::: EXERCISE DATA :::

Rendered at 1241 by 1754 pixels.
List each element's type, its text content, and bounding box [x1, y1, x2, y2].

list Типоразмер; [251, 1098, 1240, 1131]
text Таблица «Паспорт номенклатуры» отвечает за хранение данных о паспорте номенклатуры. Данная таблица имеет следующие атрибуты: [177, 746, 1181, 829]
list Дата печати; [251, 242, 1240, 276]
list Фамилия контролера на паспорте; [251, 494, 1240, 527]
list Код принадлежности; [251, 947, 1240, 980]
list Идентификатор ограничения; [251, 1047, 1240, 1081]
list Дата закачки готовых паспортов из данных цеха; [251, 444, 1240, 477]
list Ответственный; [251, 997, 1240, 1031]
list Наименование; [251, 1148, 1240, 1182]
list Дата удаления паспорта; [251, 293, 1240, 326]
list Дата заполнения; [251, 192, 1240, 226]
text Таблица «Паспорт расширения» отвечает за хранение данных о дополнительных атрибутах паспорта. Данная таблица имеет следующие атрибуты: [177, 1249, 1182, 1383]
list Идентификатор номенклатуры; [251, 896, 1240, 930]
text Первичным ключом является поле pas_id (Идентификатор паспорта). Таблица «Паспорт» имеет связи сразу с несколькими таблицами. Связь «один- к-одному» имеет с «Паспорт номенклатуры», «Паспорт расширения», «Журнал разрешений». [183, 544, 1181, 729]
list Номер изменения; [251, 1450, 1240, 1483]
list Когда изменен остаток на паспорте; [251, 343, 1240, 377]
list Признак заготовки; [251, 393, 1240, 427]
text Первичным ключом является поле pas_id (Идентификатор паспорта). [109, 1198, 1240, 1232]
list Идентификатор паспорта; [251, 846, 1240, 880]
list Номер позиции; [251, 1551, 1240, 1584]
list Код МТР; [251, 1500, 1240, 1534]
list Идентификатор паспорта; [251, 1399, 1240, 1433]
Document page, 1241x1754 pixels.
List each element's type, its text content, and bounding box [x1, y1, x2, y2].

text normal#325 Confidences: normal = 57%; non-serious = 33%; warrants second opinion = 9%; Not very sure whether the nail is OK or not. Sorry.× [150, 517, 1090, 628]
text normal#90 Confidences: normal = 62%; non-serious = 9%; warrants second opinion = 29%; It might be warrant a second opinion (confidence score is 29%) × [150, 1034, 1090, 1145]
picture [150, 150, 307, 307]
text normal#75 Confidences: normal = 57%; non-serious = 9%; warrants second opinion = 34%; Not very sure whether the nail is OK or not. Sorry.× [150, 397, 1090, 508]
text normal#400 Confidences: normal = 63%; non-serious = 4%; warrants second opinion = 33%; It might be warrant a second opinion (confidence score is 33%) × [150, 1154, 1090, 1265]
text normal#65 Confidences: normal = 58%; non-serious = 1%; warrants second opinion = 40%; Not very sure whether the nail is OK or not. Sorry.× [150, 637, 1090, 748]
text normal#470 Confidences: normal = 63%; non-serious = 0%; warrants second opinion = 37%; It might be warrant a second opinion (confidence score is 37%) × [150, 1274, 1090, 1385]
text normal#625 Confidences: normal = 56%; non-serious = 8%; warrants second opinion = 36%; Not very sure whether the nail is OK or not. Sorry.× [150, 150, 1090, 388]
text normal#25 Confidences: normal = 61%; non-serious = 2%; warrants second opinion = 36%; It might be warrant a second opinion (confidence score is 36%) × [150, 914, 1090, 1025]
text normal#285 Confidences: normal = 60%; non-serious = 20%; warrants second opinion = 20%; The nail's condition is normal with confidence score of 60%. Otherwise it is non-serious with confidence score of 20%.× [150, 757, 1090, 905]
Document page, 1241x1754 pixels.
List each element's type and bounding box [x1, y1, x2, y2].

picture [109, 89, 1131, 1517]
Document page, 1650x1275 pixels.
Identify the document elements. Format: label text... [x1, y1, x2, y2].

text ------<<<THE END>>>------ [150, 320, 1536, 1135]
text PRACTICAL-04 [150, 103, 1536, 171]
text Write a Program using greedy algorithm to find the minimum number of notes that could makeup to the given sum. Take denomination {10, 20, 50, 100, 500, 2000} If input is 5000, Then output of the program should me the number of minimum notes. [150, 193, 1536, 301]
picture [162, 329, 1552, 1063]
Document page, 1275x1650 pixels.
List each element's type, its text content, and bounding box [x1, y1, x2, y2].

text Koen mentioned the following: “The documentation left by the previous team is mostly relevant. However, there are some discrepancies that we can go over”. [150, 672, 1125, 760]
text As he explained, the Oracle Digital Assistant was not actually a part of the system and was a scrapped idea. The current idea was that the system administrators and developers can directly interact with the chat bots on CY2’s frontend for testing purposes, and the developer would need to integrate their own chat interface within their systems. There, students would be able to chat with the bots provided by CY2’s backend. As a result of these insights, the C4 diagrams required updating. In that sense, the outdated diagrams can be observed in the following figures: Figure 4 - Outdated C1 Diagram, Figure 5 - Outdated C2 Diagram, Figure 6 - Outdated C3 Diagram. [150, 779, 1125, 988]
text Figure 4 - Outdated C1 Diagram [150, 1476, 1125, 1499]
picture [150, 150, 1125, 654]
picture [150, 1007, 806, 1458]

:::

## ASSIGNED TASK
Give back, unchanged, the line that holds "Identify the document" along with all lines after it through the last line above.

## SOLUTION FOR THIS PROBLEM
Identify the document elements. Format: label text... [x1, y1, x2, y2].

text ------<<<THE END>>>------ [150, 320, 1536, 1135]
text PRACTICAL-04 [150, 103, 1536, 171]
text Write a Program using greedy algorithm to find the minimum number of notes that could makeup to the given sum. Take denomination {10, 20, 50, 100, 500, 2000} If input is 5000, Then output of the program should me the number of minimum notes. [150, 193, 1536, 301]
picture [162, 329, 1552, 1063]
Document page, 1275x1650 pixels.
List each element's type, its text content, and bounding box [x1, y1, x2, y2].

text Koen mentioned the following: “The documentation left by the previous team is mostly relevant. However, there are some discrepancies that we can go over”. [150, 672, 1125, 760]
text As he explained, the Oracle Digital Assistant was not actually a part of the system and was a scrapped idea. The current idea was that the system administrators and developers can directly interact with the chat bots on CY2’s frontend for testing purposes, and the developer would need to integrate their own chat interface within their systems. There, students would be able to chat with the bots provided by CY2’s backend. As a result of these insights, the C4 diagrams required updating. In that sense, the outdated diagrams can be observed in the following figures: Figure 4 - Outdated C1 Diagram, Figure 5 - Outdated C2 Diagram, Figure 6 - Outdated C3 Diagram. [150, 779, 1125, 988]
text Figure 4 - Outdated C1 Diagram [150, 1476, 1125, 1499]
picture [150, 150, 1125, 654]
picture [150, 1007, 806, 1458]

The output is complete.